[Records from a data collection]
——————————
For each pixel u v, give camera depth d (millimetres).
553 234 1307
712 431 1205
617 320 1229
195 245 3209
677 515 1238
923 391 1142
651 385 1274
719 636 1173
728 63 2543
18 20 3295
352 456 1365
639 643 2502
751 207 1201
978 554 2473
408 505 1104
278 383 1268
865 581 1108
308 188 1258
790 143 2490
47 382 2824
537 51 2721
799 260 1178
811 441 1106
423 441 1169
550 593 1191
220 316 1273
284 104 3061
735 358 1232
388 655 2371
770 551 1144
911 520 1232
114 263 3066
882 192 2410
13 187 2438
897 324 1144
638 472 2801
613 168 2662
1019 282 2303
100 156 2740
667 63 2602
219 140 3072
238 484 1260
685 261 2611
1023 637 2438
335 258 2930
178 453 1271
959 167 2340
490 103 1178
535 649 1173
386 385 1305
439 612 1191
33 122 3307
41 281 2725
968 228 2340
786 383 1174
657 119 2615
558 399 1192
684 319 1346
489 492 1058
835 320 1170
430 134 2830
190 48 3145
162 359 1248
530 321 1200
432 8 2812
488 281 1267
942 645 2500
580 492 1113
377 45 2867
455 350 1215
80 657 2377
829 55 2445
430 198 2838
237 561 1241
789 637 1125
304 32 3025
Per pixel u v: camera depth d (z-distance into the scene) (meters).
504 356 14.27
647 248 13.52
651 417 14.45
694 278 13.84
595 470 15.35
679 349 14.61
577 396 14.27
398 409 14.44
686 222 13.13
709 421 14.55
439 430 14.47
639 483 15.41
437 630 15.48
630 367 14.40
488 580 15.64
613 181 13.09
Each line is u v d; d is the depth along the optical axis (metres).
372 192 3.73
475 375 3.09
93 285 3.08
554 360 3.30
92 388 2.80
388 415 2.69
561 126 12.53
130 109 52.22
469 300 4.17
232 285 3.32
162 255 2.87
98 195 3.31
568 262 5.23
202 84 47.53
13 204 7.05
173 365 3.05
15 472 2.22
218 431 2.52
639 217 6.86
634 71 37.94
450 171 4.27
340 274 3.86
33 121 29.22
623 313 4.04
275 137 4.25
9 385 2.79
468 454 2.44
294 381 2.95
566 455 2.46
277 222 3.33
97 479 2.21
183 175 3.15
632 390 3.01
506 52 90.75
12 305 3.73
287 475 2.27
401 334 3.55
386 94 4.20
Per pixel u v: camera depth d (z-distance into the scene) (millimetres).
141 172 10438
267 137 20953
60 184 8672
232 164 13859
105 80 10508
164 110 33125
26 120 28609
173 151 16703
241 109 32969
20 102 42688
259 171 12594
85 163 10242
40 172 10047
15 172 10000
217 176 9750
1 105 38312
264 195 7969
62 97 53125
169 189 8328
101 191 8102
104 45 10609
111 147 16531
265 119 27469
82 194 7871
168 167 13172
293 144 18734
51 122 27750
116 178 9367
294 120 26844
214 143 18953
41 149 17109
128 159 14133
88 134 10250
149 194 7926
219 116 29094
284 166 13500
——————————
▶ [EXERCISE GOAL]: What you return should be exactly the lines above, starting at the one with "308 188 1258" and ending at the one with "335 258 2930", and nothing else.

▶ [SOLUTION BELOW]:
308 188 1258
790 143 2490
47 382 2824
537 51 2721
799 260 1178
811 441 1106
423 441 1169
550 593 1191
220 316 1273
284 104 3061
735 358 1232
388 655 2371
770 551 1144
911 520 1232
114 263 3066
882 192 2410
13 187 2438
897 324 1144
638 472 2801
613 168 2662
1019 282 2303
100 156 2740
667 63 2602
219 140 3072
238 484 1260
685 261 2611
1023 637 2438
335 258 2930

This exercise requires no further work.